I know this doesn’t really sound like a problem, and there’s certainly nothing wrong with bending down and touching your toes or something like that before you run, but it doesn’t really do anything for your body. You need to start getting your heart rate up before you go into full-on beast mode (again, the importance of interval training!), so doing a much lower intensity version of your workout is the best bet. So, if you’re planning on running on the treadmill, start off with a brisk walk and work your way up. They don’t call it a warm-up for nothing.
4. You do the same routine every day.
Not only are you going to get insanely bored, your body is going to stop responding if you do the same exercise routine every day. You need to focus on different muscle groups every day if you want to engage them properly, otherwise your body will get tired out and you’ll end up skipping gym days. The best fix for this is to spend one day on cardio, the next on upper body workouts, the next on lower body, and repeat! Obviously, use your discretion: if you want to do cardio every day, just switch up the method. Jumping rope is always a fun choice and as a bonus, it brings out your inner kindergartner. Your workout should feel fun, not like a chore.

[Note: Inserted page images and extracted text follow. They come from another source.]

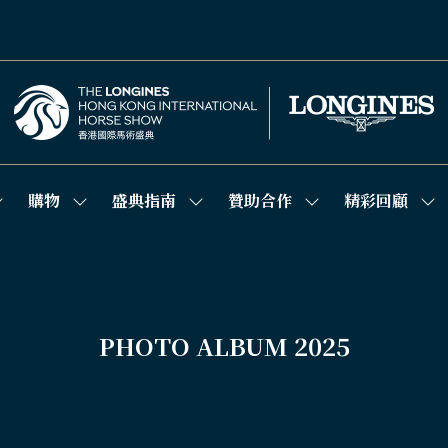
購物
盛典指南
贊助合作
精彩回顧
how
Show
Show
Show
Sh
ubmenu
submenu
submenu
submenu
su
or:
for:
for:
for:
for
競
購
盛
贊
精
技
物
典
助
彩
場
指
合
回
南
作
顧
PHOTO ALBUM 2025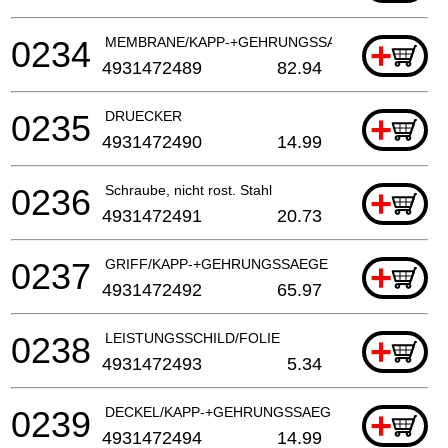
0234
MEMBRANE/KAPP-+GEHRUNGSSAEGE
+
4931472489
82.94
0235
DRUECKER
+
4931472490
14.99
0236
Schraube, nicht rost. Stahl
+
4931472491
20.73
0237
GRIFF/KAPP-+GEHRUNGSSAEGE
+
4931472492
65.97
0238
LEISTUNGSSCHILD/FOLIE
+
4931472493
5.34
0239
DECKEL/KAPP-+GEHRUNGSSAEGE
+
4931472494
14.99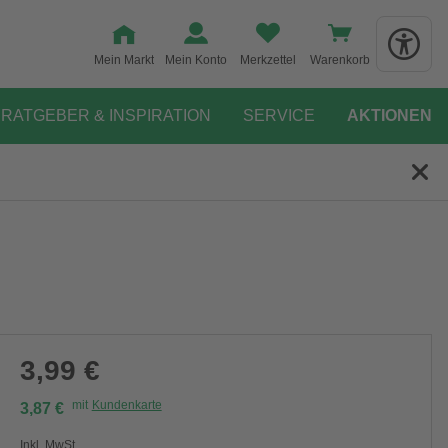
Mein Markt
Mein Konto
Merkzettel
Warenkorb
RATGEBER & INSPIRATION
SERVICE
AKTIONEN
3,99 €
mit
Kundenkarte
3,87 €
Inkl. MwSt.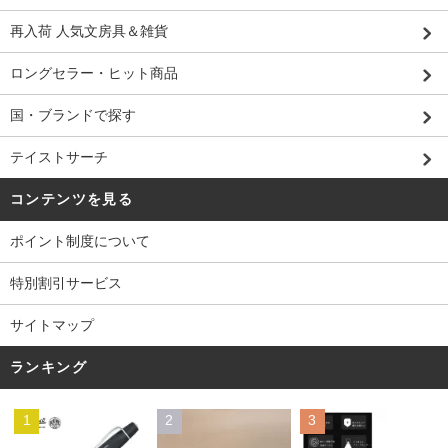
再入荷 人気文房具＆雑貨
ロングセラー・ヒット商品
国・ブランドで探す
テイストサーチ
コンテンツを見る
ポイント制度について
特別割引サービス
サイトマップ
ランキング
1
2
3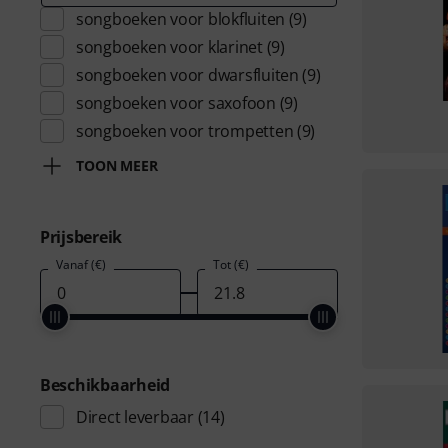
songboeken voor blokfluiten
(9)
songboeken voor klarinet
(9)
songboeken voor dwarsfluiten
(9)
songboeken voor saxofoon
(9)
songboeken voor trompetten
(9)
TOON MEER
Prijsbereik
Vanaf (€)
Tot (€)
Beschikbaarheid
Direct leverbaar
(14)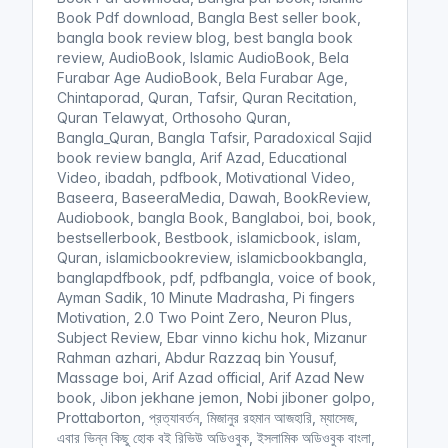
Book Pdf download, Bangla Best seller book,
bangla book review blog, best bangla book
review, AudioBook, Islamic AudioBook, Bela
Furabar Age AudioBook, Bela Furabar Age,
Chintaporad, Quran, Tafsir, Quran Recitation,
Quran Telawyat, Orthosoho Quran,
Bangla_Quran, Bangla Tafsir, Paradoxical Sajid
book review bangla, Arif Azad, Educational
Video, ibadah, pdfbook, Motivational Video,
Baseera, BaseeraMedia, Dawah, BookReview,
Audiobook, bangla Book, Banglaboi, boi, book,
bestsellerbook, Bestbook, islamicbook, islam,
Quran, islamicbookreview, islamicbookbangla,
banglapdfbook, pdf, pdfbangla, voice of book,
Ayman Sadik, 10 Minute Madrasha, Pi fingers
Motivation, 2.0 Two Point Zero, Neuron Plus,
Subject Review, Ebar vinno kichu hok, Mizanur
Rahman azhari, Abdur Razzaq bin Yousuf,
Massage boi, Arif Azad official, Arif Azad New
book, Jibon jekhane jemon, Nobi jiboner golpo,
Prottaborton, প্রত্যাবর্তন, মিজানুর রহমান আজহারি, ম্যাসেজ,
এবার ভিন্ন কিছু হোক বই রিভিউ অডিওবুক, ইসলামিক অডিওবুক বাংলা,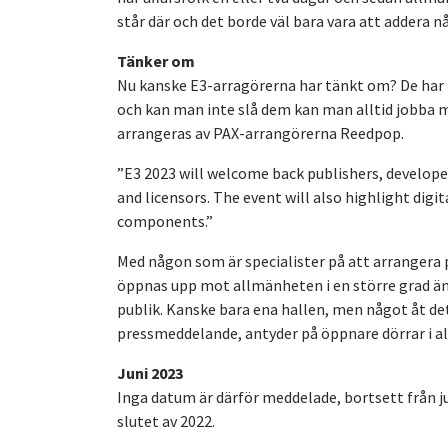
står där och det borde väl bara vara att addera 
Tänker om
Nu kanske E3-arragörerna har tänkt om? De har 
och kan man inte slå dem kan man alltid jobba 
arrangeras av PAX-arrangörerna Reedpop.
”E3 2023 will welcome back publishers, developer
and licensors. The event will also highlight dig
components.”
Med någon som är specialister på att arranger
öppnas upp mot allmänheten i en större grad än
publik. Kanske bara ena hallen, men något åt det
pressmeddelande, antyder på öppnare dörrar i all
Juni 2023
Inga datum är därför meddelade, bortsett från j
slutet av 2022.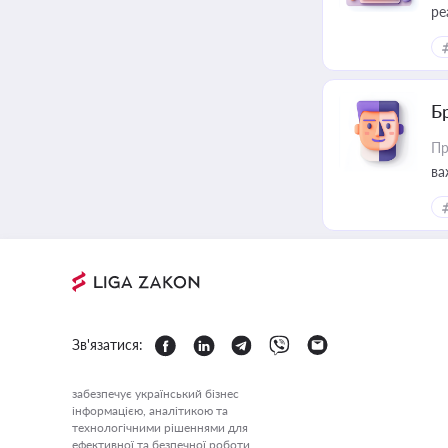
ре
Б
Пр
ва
Зв'язатися:
забезпечує український бізнес
інформацією, аналітикою та
технологічними рішеннями для
ефективної та безпечної роботи.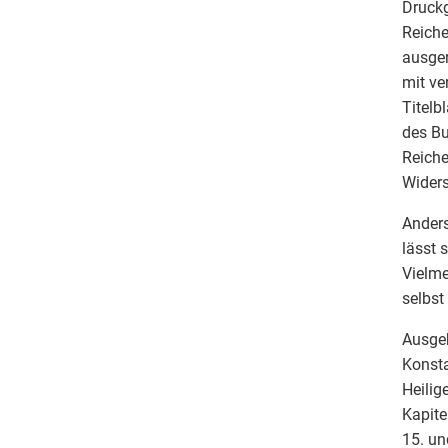
Druckg
Reiche
ausger
mit ve
Titelb
des Bu
Reiche
Widers
Anders
lässt 
Vielme
selbst
Ausgeh
Konsta
Heilig
Kapite
15. un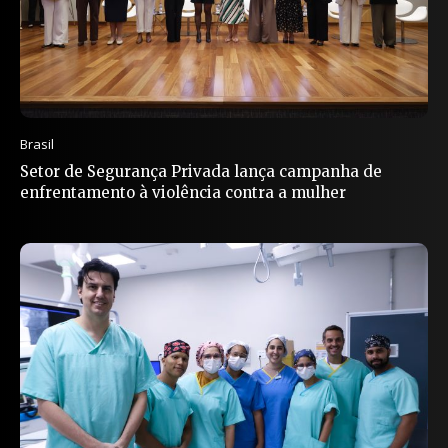
Brasil
Setor de Segurança Privada lança campanha de
enfrentamento à violência contra a mulher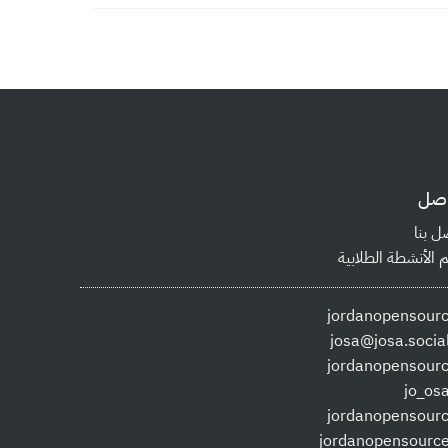
اصل
ل بنا
 الأنشطة الطلابية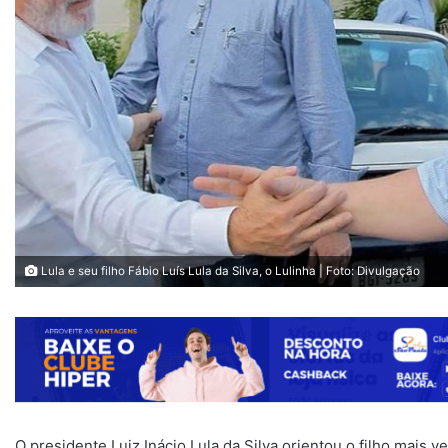
Lula e seu filho Fábio Luís Lula da Silva, o Lulinha | Foto: Divulgação
O presidente Luiz Inácio Lula da Silva orientou o filho mais ve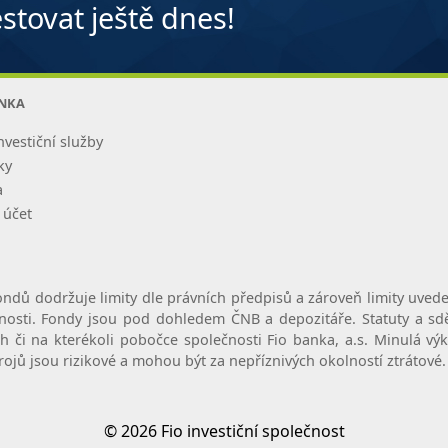
stovat ještě dnes!
ANKA
nvestiční služby
ky
a
 účet
ondů dodržuje limity dle právních předpisů a zároveň limity uvede
čnosti. Fondy jsou pod dohledem ČNB a depozitáře. Statuty a sdě
h či na kterékoli pobočce společnosti Fio banka, a.s. Minulá v
rojů jsou rizikové a mohou být za nepříznivých okolností ztrátov
© 2026 Fio investiční společnost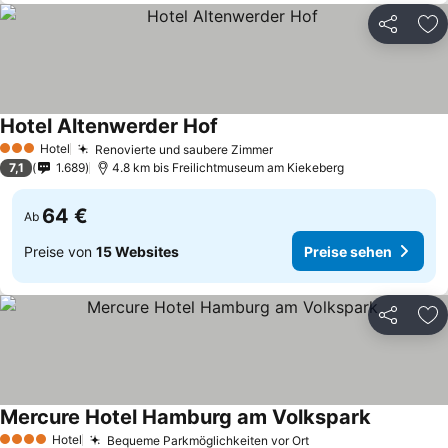
Teilen
Zu
Hotel Altenwerder Hof
Hotel
Renovierte und saubere Zimmer
3 Sterne
7,1
1.689
4.8 km bis Freilichtmuseum am Kiekeberg
64 €
Ab
Preise von
15 Websites
Preise sehen
Teilen
Zu
Mercure Hotel Hamburg am Volkspark
Hotel
Bequeme Parkmöglichkeiten vor Ort
4 Sterne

5. You’re eating the wrong foods.
A lot of people think that a pre-workout protein bar is the best way to energize the body, but that’s just not the case. Don’t get me wrong, they have their uses and I’m generally pro-energy bar, but so many of them have high fiber contents that take FOREVER to digest, and the energy the body needs to digest food is taken away from your workout. In short: you’ll feel full, but sluggish, and you won’t be able to do the exercises as well or as long as you want to. Opt for a banana instead: it’s got a high fiber content, keeps you full and energized and digests quickly so you can get the most out of your workout.
6. You focus on quantity over quality.
Doing three sets of 100 crunches is not going to do anything if you’re rushing through them and not paying attention to how you’re doing them. Two sets of 50 crunches that are done with the proper form are always going to be more effective.
7. You don’t weigh yourself.
I’m probably not the best person to dole out this advice since the only time I ever definitively know how much I weigh is when I go see the doctor for my annual physical, but you won’t know if what you’re doing is working if you don’t weight yourself. Just take a deep breath, get naked and remember to never weigh yourself on a Monday morning. You’ve most likely spent the weekend indulging–which is fine! Eat that brownie! Have that glass of wine!– and the number you see is just not going to be an accurate representation of reality. Friday morning is probably your better bet at getting an accurate indication of what you weigh.